- Named joint coordinates:
+ + + +

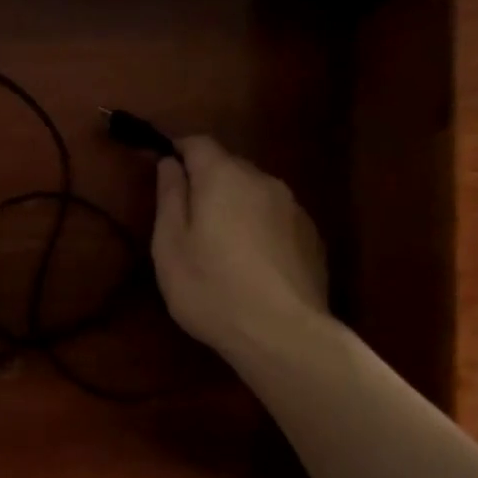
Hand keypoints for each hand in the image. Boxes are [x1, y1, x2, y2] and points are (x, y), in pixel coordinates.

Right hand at [151, 136, 328, 356]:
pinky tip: (253, 264)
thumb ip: (169, 197)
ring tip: (223, 246)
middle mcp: (263, 180)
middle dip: (208, 182)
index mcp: (223, 177)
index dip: (178, 150)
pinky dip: (261, 229)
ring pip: (256, 194)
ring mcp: (294, 208)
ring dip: (237, 207)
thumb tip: (170, 162)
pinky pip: (277, 219)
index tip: (164, 169)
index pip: (199, 142)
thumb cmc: (211, 289)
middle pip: (230, 167)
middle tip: (189, 219)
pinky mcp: (312, 237)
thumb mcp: (170, 246)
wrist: (282, 334)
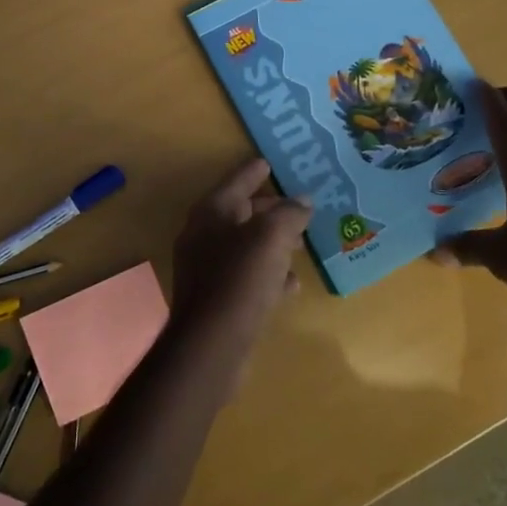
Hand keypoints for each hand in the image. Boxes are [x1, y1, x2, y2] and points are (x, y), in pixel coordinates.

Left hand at [169, 158, 311, 348]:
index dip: (254, 171)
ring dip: (272, 244)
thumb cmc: (240, 279)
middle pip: (240, 213)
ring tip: (300, 246)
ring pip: (245, 246)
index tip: (269, 161)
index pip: (236, 181)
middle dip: (270, 210)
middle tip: (298, 208)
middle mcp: (203, 235)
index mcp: (211, 212)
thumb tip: (302, 201)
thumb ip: (288, 214)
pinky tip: (290, 284)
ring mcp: (207, 268)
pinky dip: (268, 274)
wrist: (211, 343)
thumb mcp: (270, 238)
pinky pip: (246, 276)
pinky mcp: (216, 298)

+ + + +

- Try it:
From the entries, report every line in which the string "hand" occurs.

- Result of this task:
Hand keypoints for each hand in the image. Boxes are [x1, y1, x2, y2] and points are (x, y), in pixel coordinates.
Right hand at [151, 136, 328, 356]:
Hand keypoints for each hand in the image. Boxes are [x1, y1, x2, y2] and points are (x, y), in pixel coordinates.
Left hand at [169, 158, 311, 348]:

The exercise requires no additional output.